# [REQUIRED ACTION]
Reply with one number: the count of lines in the records below that hold "reporting".

# [MATERIAL SUPPLIED]
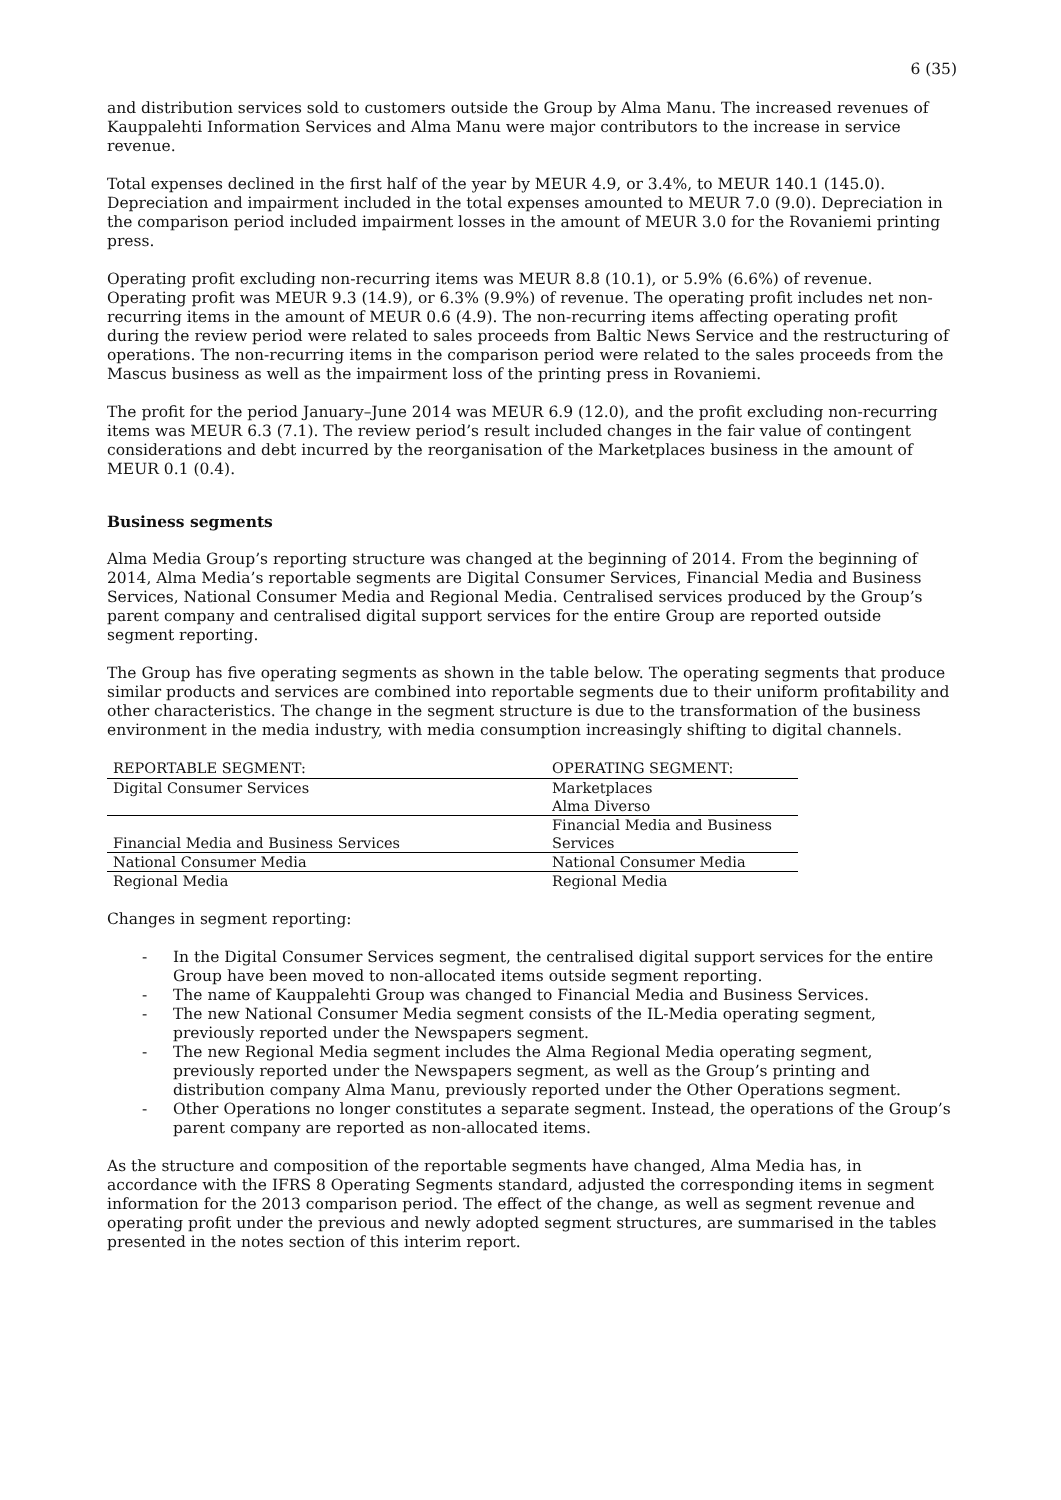6 (35)
and distribution services sold to customers outside the Group by Alma Manu. The increased revenues of Kauppalehti Information Services and Alma Manu were major contributors to the increase in service revenue.
Total expenses declined in the first half of the year by MEUR 4.9, or 3.4%, to MEUR 140.1 (145.0). Depreciation and impairment included in the total expenses amounted to MEUR 7.0 (9.0). Depreciation in the comparison period included impairment losses in the amount of MEUR 3.0 for the Rovaniemi printing press.
Operating profit excluding non-recurring items was MEUR 8.8 (10.1), or 5.9% (6.6%) of revenue. Operating profit was MEUR 9.3 (14.9), or 6.3% (9.9%) of revenue. The operating profit includes net non-recurring items in the amount of MEUR 0.6 (4.9). The non-recurring items affecting operating profit during the review period were related to sales proceeds from Baltic News Service and the restructuring of operations. The non-recurring items in the comparison period were related to the sales proceeds from the Mascus business as well as the impairment loss of the printing press in Rovaniemi.
The profit for the period January–June 2014 was MEUR 6.9 (12.0), and the profit excluding non-recurring items was MEUR 6.3 (7.1). The review period’s result included changes in the fair value of contingent considerations and debt incurred by the reorganisation of the Marketplaces business in the amount of MEUR 0.1 (0.4).
Business segments
Alma Media Group’s reporting structure was changed at the beginning of 2014. From the beginning of 2014, Alma Media’s reportable segments are Digital Consumer Services, Financial Media and Business Services, National Consumer Media and Regional Media. Centralised services produced by the Group’s parent company and centralised digital support services for the entire Group are reported outside segment reporting.
The Group has five operating segments as shown in the table below. The operating segments that produce similar products and services are combined into reportable segments due to their uniform profitability and other characteristics. The change in the segment structure is due to the transformation of the business environment in the media industry, with media consumption increasingly shifting to digital channels.
| REPORTABLE SEGMENT: | OPERATING SEGMENT: |
| --- | --- |
| Digital Consumer Services | Marketplaces |
| | Alma Diverso |
| Financial Media and Business Services | Financial Media and Business Services |
| National Consumer Media | National Consumer Media |
| Regional Media | Regional Media |
Changes in segment reporting:
- In the Digital Consumer Services segment, the centralised digital support services for the entire Group have been moved to non-allocated items outside segment reporting.
- The name of Kauppalehti Group was changed to Financial Media and Business Services.
- The new National Consumer Media segment consists of the IL-Media operating segment, previously reported under the Newspapers segment.
- The new Regional Media segment includes the Alma Regional Media operating segment, previously reported under the Newspapers segment, as well as the Group’s printing and distribution company Alma Manu, previously reported under the Other Operations segment.
- Other Operations no longer constitutes a separate segment. Instead, the operations of the Group’s parent company are reported as non-allocated items.
As the structure and composition of the reportable segments have changed, Alma Media has, in accordance with the IFRS 8 Operating Segments standard, adjusted the corresponding items in segment information for the 2013 comparison period. The effect of the change, as well as segment revenue and operating profit under the previous and newly adopted segment structures, are summarised in the tables presented in the notes section of this interim report.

# [RESULT]
3